Título: Ponto a ser esclarecido
Autor: Ribeiro, Trajano
Fonte: O Globo, 16/11/2011, Opinião, p. 6

TEMA EM DISCUSSÃO: Relações entre o poder público e as ONGs

Mais uma vez a sociedade brasileira é surpreendida com denúncias na imprensa relacionadas a convênios entre o governo federal e as ONGs. Desta vez o alvo é o Ministério do Trabalho e Emprego, que realizou cursos de qualificação profissional em parceria com entidades sem fins lucrativos. Ocorre que desde o final de 2010 o MTE não firma convênios com tais entidades para este fim.
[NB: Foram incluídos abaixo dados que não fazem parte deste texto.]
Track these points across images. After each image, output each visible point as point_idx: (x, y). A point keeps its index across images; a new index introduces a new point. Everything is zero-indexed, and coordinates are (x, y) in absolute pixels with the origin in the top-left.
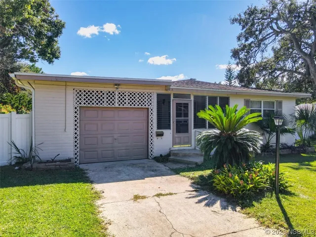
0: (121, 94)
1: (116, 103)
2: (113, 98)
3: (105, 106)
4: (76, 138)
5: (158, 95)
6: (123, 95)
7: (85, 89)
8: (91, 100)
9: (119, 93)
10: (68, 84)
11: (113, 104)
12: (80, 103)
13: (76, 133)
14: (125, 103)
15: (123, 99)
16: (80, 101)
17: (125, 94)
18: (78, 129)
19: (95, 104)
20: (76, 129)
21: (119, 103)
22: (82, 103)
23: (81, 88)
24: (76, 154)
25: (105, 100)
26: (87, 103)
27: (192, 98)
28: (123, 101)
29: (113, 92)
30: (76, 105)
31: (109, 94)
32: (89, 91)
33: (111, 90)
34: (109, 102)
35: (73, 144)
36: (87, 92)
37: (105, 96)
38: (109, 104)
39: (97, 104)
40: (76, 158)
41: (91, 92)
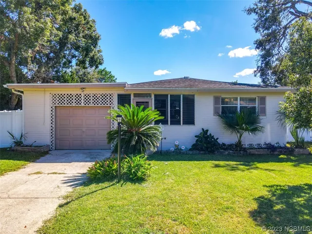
0: (87, 95)
1: (83, 103)
2: (80, 99)
3: (74, 105)
4: (52, 130)
5: (119, 95)
6: (88, 97)
7: (58, 92)
8: (63, 101)
9: (85, 95)
10: (46, 89)
11: (80, 104)
12: (55, 104)
13: (52, 126)
14: (90, 103)
15: (88, 100)
16: (55, 102)
17: (90, 95)
18: (53, 123)
19: (66, 104)
20: (52, 123)
21: (85, 103)
22: (56, 104)
23: (55, 92)
24: (52, 142)
25: (74, 101)
26: (60, 104)
27: (153, 97)
28: (88, 101)
29: (80, 94)
30: (52, 105)
31: (77, 96)
32: (61, 94)
33: (79, 93)
34: (77, 102)
35: (49, 135)
36: (60, 95)
37: (74, 98)
38: (77, 104)
39: (68, 104)
40: (52, 145)
41: (63, 95)
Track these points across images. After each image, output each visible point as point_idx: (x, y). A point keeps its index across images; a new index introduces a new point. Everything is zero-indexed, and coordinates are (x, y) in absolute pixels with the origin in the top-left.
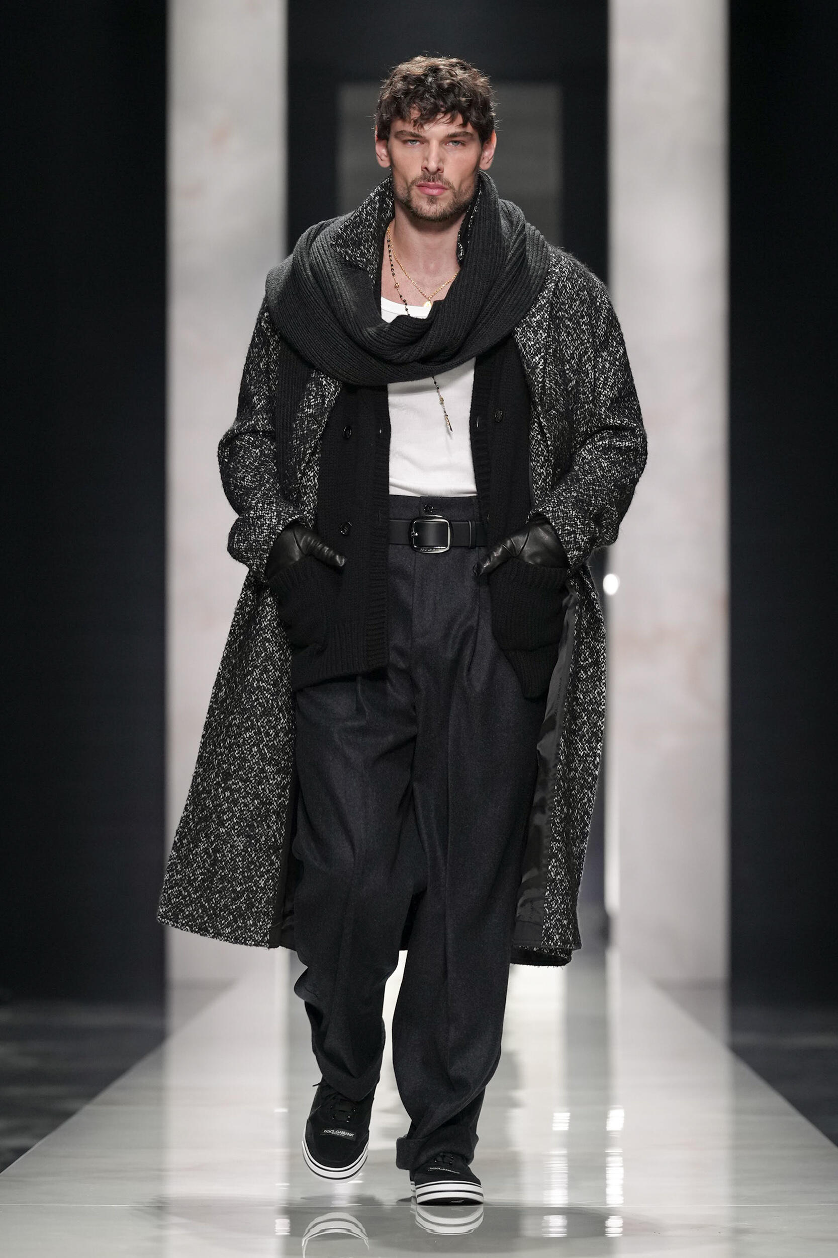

O ministro Carlos Lupi determinou que, a partir daquele momento, os convênios fossem firmados apenas com estados e municípios, que passariam a executar os programas relacionados à qualificação profissional, com o objetivo de repassar a esses entes, além da execução, a obrigação de monitorá-los e fiscalizá-los.

No caso do ProJovem, isto já ocorria desde 2008. Ademais, o MTE, após décadas, realizou em dezembro de 2008 um concurso público para dotar o órgão integralmente de servidores concursados, mais aptos a exercerem as funções de fiscalização, do que o grande número de prestadores de serviços terceirizados que ali laboravam. Combateu, assim, dois problemas: a terceirização ilegal de mão de obra e a ausência de servidores com legitimidade para fiscalizar os convênios.

Ressalte-se que, diante do avanço do neoliberalismo durante a década de 90, o terceiro setor passou a ser indispensável para que as políticas públicas dos governos pudessem ser executadas. Com a lógica do "Estado mínimo" vigorando, leis como a de responsabilidade fiscal, por exemplo, impediam que o Estado pudesse exercer algumas de suas funções, pois acarretaria, entre outras irregularidades, aumento de gastos com pessoal. E foi com base nessa lógica que os governos passaram a terceirizar funções, inclusive nos ministérios, que viram seus quadros de funcionários serem reduzidos, restringindo uma fiscalização eficaz nos convênios com o terceiro setor.

Não é de hoje que ministros do Trabalho, em defesa do interesse do trabalhador, sofrem denúncias de corrupção ao contrariarem determinados interesses de setores que representam o poder econômico. O ex-presidente João Goulart, durante sua gestão no Ministério do Trabalho, ao abrir as portas a sindicatos e atuar nas negociações entre essas entidades e empresários, defendendo com ênfase o interesse dos trabalhadores, foi acusado de aparelhar o ministério e financiar órgãos de representação de classe. Denúncias de corrupção envolvendo seus assessores pipocavam na mídia à época.

Recentemente, o MTE criou a obrigatoriedade de empresas de grande porte instalarem o ponto eletrônico, que dá ao trabalhador uma espécie de recibo com suas horas extras registradas. Assim, este passa a ter o controle real de sua jornada de trabalho, inclusive com prova documental, e a fiscalização tem acesso direto aos dados. Ou seja, o Ministério do Trabalho e Emprego criou mais um instrumento de proteção ao trabalhador em sua relação com o empregador e acirrou a velha luta capital x trabalho. E mais uma vez o ministro da Pasta é alvo de denúncias, até agora sem provas concretas. Sendo assim, uma pergunta fica no ar: a quem interessa tudo isso? Certamente não é aos trabalhadores.

TRAJANO RIBEIRO é advogado e membro do Diretório Nacional do PDT.